0.2 Force, momentum and impulse  (Page 18/35)

Forces in equilibrium

At the beginning of this chapter it was mentioned that resultant forces cause objects to accelerate in a straight line. If an object is stationary or moving at constant velocity then either,

• no forces are acting on the object, or
• the forces acting on that object are exactly balanced.

In other words, for stationary objects or objects moving with constant velocity, the resultant force acting on the object is zero. Additionally, if there is a perpendicular moment of force, then the object will rotate. You will learn more about moments of force later in this chapter.

Therefore, in order for an object not to move or to be in equilibrium , the sum of the forces (resultant force) must be zero and the sum of the moments of force must be zero.

Equilibrium

An object in equilibrium has both the sum of the forces acting on it and the sum of the moments of the forces equal to zero.

If a resultant force acts on an object then that object can be brought into equilibrium by applying an additional force that exactly balances this resultant. Such a force is called the equilibrant and is equal in magnitude but opposite in direction to the original resultant force acting on the object.

Equilibrant

The equilibrant of any number of forces is the single force required to produce equilibrium, and is equal in magnitude but opposite in direction to the resultant force.

In the figure the resultant of $F_1$ and $F_2$ is shown. The equilibrant of $F_1$ and $F_2$ is then the vector opposite in direction to this resultant with the same magnitude (i.e. $F_3$ ).

• $F_1$ , $F_2$ and $F_3$ are in equilibrium
• $F_3$ is the equilibrant of $F_1$ and $F_2$
• $F_1$ and $F_2$ are kept in equilibrium by $F_3$

As an example of an object in equilibrium, consider an object held stationary by two ropes in the arrangement below:

Let us draw a free body diagram for the object. In the free body diagram the object is drawn as a dot and all forces acting on the object are drawn in the correct directions starting from that dot. In this case, three forces are acting on the object.

Each rope exerts a force on the object in the direction of the rope away from the object. These tension forces are represented by $T_1$ and $T_2$ . Since the object has mass, it is attracted towards the centre of the Earth. This weight is represented in the force diagram as $F_g$ .

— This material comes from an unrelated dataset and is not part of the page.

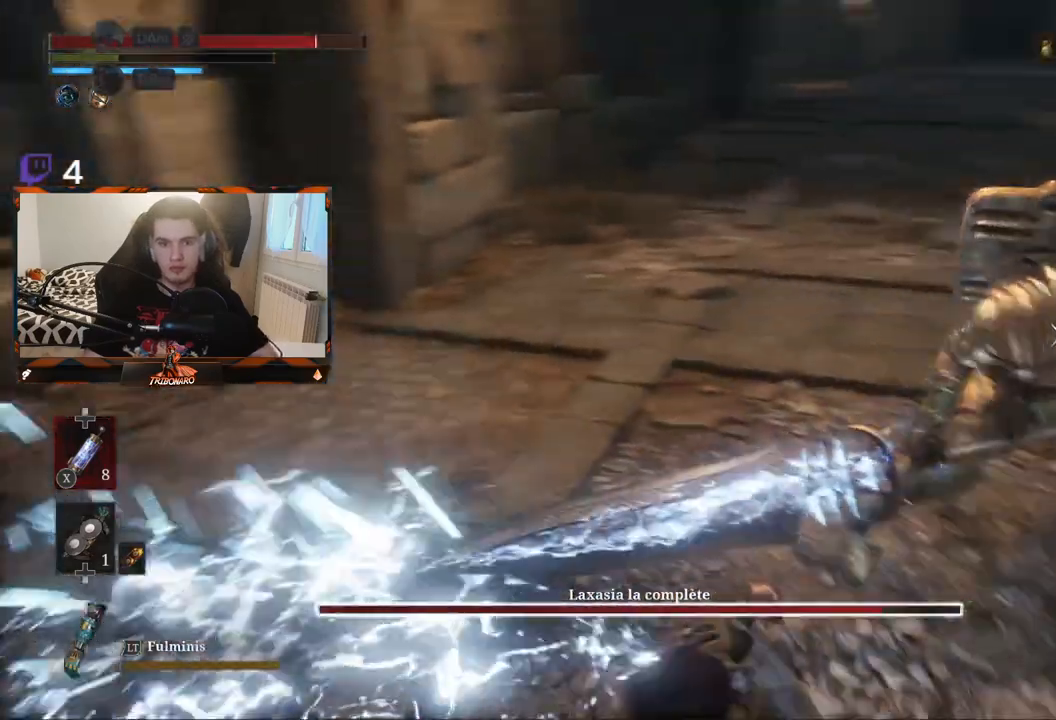
{"buttons": [], "left_stick": "right", "right_stick": "center", "events": [[33, "left_stick", "down-right"], [250, "left_stick", "right"]]}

Since the object is stationary, the resultant force acting on the object is zero. In other words the three force vectors drawn tail-to-head form a closed triangle:

A car engine of weight 2000 N is lifted by means of a chain and pulley system. The engine is initially suspended by the chain, hanging stationary. Then, the engine is pulled sideways by a mechanic, using a rope. The engine is held in such a position that the chain makes an angle of ${30}^{\circ }$ with the vertical. In the questions that follow, the masses of the chain and the rope can be ignored.

1. Draw a free body representing the forces acting on the engine in the initial situation.
2. Determine the tension in the chain initially.
3. Draw a free body diagram representing the forces acting on the engine in the final situation.
4. Determine the magnitude of the applied force and the tension in the chain in the final situations.

1. Initial free body diagram for the engine

   There are only two forces acting on the engine initially: the tension in the chain, $T_{chain}$ and the weight of the engine, $F_g$ .

   

2. Determine the tension in the chain

   The engine is initially stationary, which means that the resultant force on the engine is zero. There are also no moments of force. Thus the tension in the chain exactly balances the weight of the engine. The tension in the chain is:

   $$\begin{array}{ccc}\hfill T_{chain}& =& F_g\hfill \\ & =& 2000\mathrm{N}\hfill \end{array}$$
3. Final free body diagram for the engine

   There are three forces acting on the engine finally: The tension in the chain, the applied force and the weight of the engine.

   

4. Calculate the magnitude of the applied force and the tension in the chain in the final situation

   Since no method was specified let us calculate the magnitudes algebraically. Since the triangle formed by the three forces is a right-angle triangle this is easily done:

   $$\begin{array}{ccc}\hfill \frac{F_{applied}}{F_g}& =& tan{30}^{\circ }\hfill \\ \hfill F_{applied}& =& \left(2000\mathrm{N}\right)tan{30}^{\circ }\hfill \\ & =& 1155\mathrm{N}\hfill \end{array}$$

   and

   $$\begin{array}{ccc}\hfill \frac{T_{chain}}{F_g}& =& \frac{1}{cos{30}^{\circ }}\hfill \\ \hfill T_{chain}& =& \frac{2000\mathrm{N}}{cos{30}^{\circ }}\hfill \\ & =& 2309\mathrm{N}\hfill \end{array}$$